For more information about googleon/googleoff tags, check out Google’s official documentation.
That actually sounds pretty awesome! will need to add it to my ‘must needed improvements’
It seems that these tags are for Google Search Appliance, whatever that is. Do you have any evidence that they work for Googlebot as well? It would be great if they do.
I got all excited with you, Jeff. Wonder why Googlebot doesn’t have something like this. It would be especially helpful for CMS sites.
My company’s site keeps getting weird Google results that have one title but go to a page with different content, all because we have sidebar modules that have teasers, like “latest reviews” and so on, that appear on many different pages in our site. I wish I could keep Googlebot from indexing those modules.
*Sigh* – I figured it was too good to be true. In my excitement, I failed to realize that this technique only applies to the GSA. Ah well, life goes on.
I did update the post with the correct information, so thank you Jessi for pointing it out. Cheers.
Lol, yeah, sorry about the false alarm.
Google does need to implement something like this for their main index. If you think about it, the googleon/googleoff tags have been deemed worthy for enterprise use, so it seems logical that they would also benefit everyone else as well.
They are probably paranoid about potential “black-hat” abuse if it were available to the masses.
I got all excited for a moment. Alas. I asked for page section exclusion almost two years ago.
Hi Michael, my apologies for the false hope. I have known about this technique for quite awhile, but always assumed that it targeted Googlebot.
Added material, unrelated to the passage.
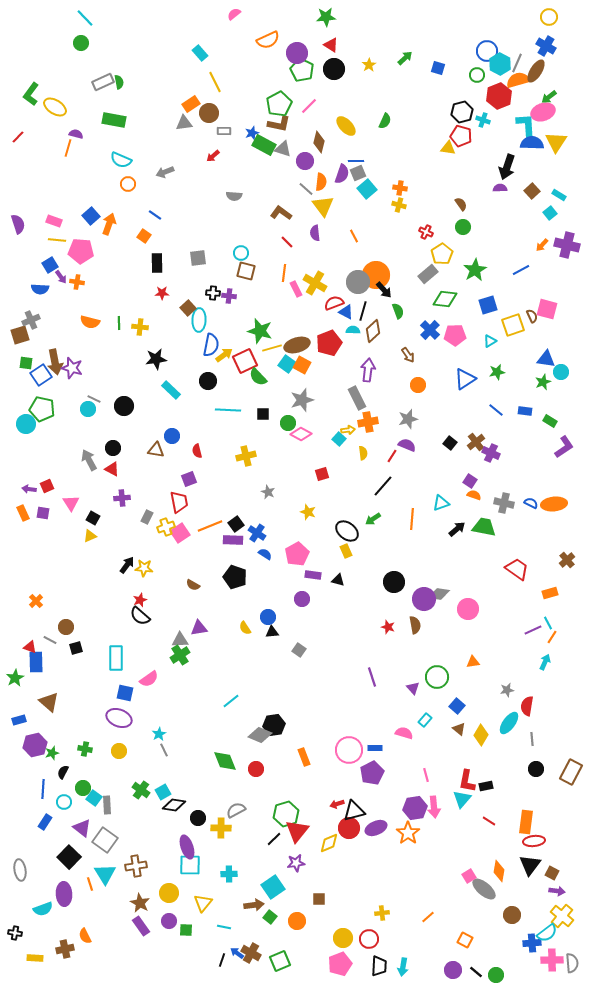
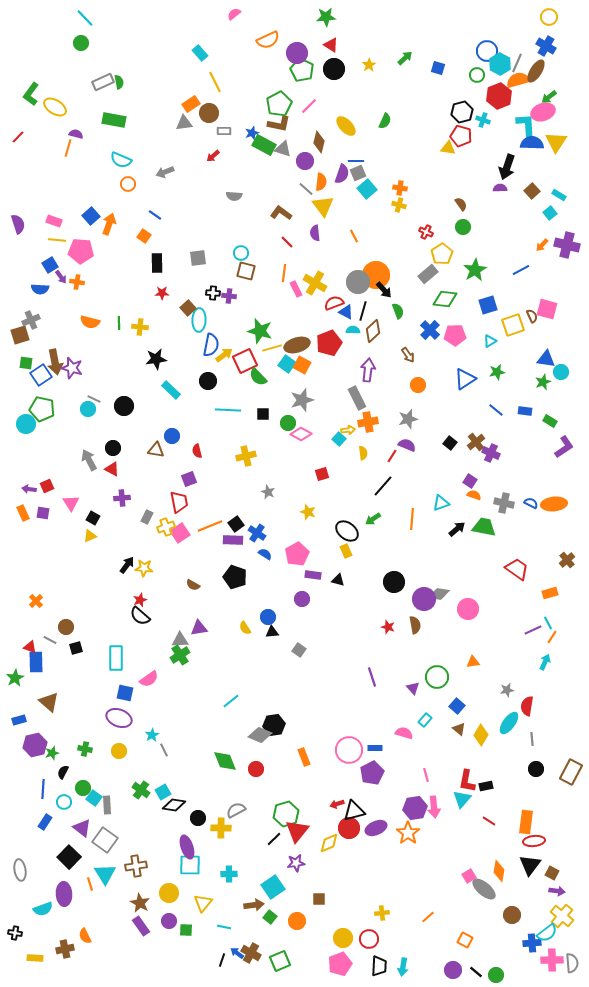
cyan star at (159, 734): moved 7 px left, 1 px down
In fact, I had never even heard of the “Google Search Appliance” until today.
Enabling the googleon/googleoff tags only on GSA seems like a perfectly good technique wasted on a rather obscure aspect of search. Quite a disappointment imho.
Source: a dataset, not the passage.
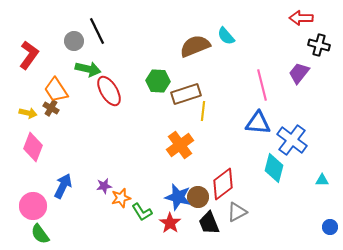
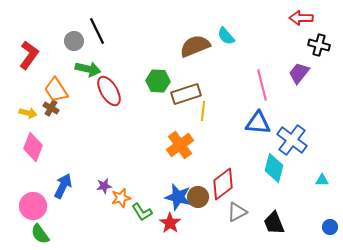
black trapezoid: moved 65 px right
There are a few other useful features that GSA has but the bot does not, such as meta tag searches. I think their main concern is the potential for black hat SEO abuse in these cases…
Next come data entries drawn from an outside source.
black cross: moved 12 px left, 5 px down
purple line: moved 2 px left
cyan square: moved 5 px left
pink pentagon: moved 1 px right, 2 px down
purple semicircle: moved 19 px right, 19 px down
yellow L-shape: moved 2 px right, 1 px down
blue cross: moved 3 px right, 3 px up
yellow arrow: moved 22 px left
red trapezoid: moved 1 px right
Hi Jeff, I’m sure you’re right about this:
“if it threatens their bottom-line they’re not going to use it.”
And unfortunately, those of us adversely affected by lack of this tool need Google too much to try and organize a boycott.
I’ve actually been trying to convince my co-workers that we should design our pages with this problem in mind, and try not to put teaser content on a page we don’t want it associated with in Google results. Doesn’t seem like we should have to do that, but that’s life.
Hi fuzion, that’s what I’m thinking too. Another case where a small group of people ruin it for the rest of us.
Also keep in mind that Google’s main purpose is to make money. Regardless of how useful a tool happens to be (as in the case of googleon/googleoff), if it threatens their bottom-line they’re not going to use it.
Thanks so much, Jeff! I’ll check out that article for sure. Thanks for being so hugely helpful, as always. You are a treasure!